Selon plusieurs sources dont Jeune Afrique, des hommes en uniforme ont fait irruption au palais présidentiel, où se trouvait le président, et l’ont arrêté, ainsi que le chef d’état-major général des armées, le général Biague Na Ntan, le vice-chef d’état-major, le général Mamadou Touré, et le ministre de l’Intérieur, Botché Candé.
Un “Haut commandement militaire pour la restauration de la sécurité nationale et de l’ordre public” a annoncé prendre le “contrôle total” de la Guinée-Bissau et suspendre le processus électoral.
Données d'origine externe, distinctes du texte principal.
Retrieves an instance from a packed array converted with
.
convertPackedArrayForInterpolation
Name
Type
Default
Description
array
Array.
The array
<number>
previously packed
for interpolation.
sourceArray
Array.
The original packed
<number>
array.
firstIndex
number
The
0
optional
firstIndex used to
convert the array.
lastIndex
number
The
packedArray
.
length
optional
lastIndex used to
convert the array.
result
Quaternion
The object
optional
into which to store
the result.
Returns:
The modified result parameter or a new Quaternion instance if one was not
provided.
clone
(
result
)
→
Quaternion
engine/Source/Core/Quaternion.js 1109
Un couvre-feu a également été décrété.
Les opposants Domingos Simões Pereira et Fernando Dias ont également été interpellés et conduits à la base aérienne, selon des sources proches des deux opposants.
L’élection présidentielle a eu lieu dimanche 23 novembre, et le président Umaro Sissoco Embaló avait annoncé l’avoir emportée avec 65 % des suffrages, selon son propre décompte des voix. Les résultats du scrutin auraient dû être rendus publics ce jeudi.
Le Général Denis N’Canha s’est autoproclamé nouvel homme fort de la Guinée-Bissau. Dans une déclaration de presse dans l’après-midi de ce mercredi, le Général N’Canha a justifié le coup d’État par la nécessité de rétablir l’ordre et de contrer un plan de déstabilisation lié au trafic de drogue. Il a également évoqué l’introduction clandestine d’armes sur le territoire national pour changer l’ordre constitutionnel.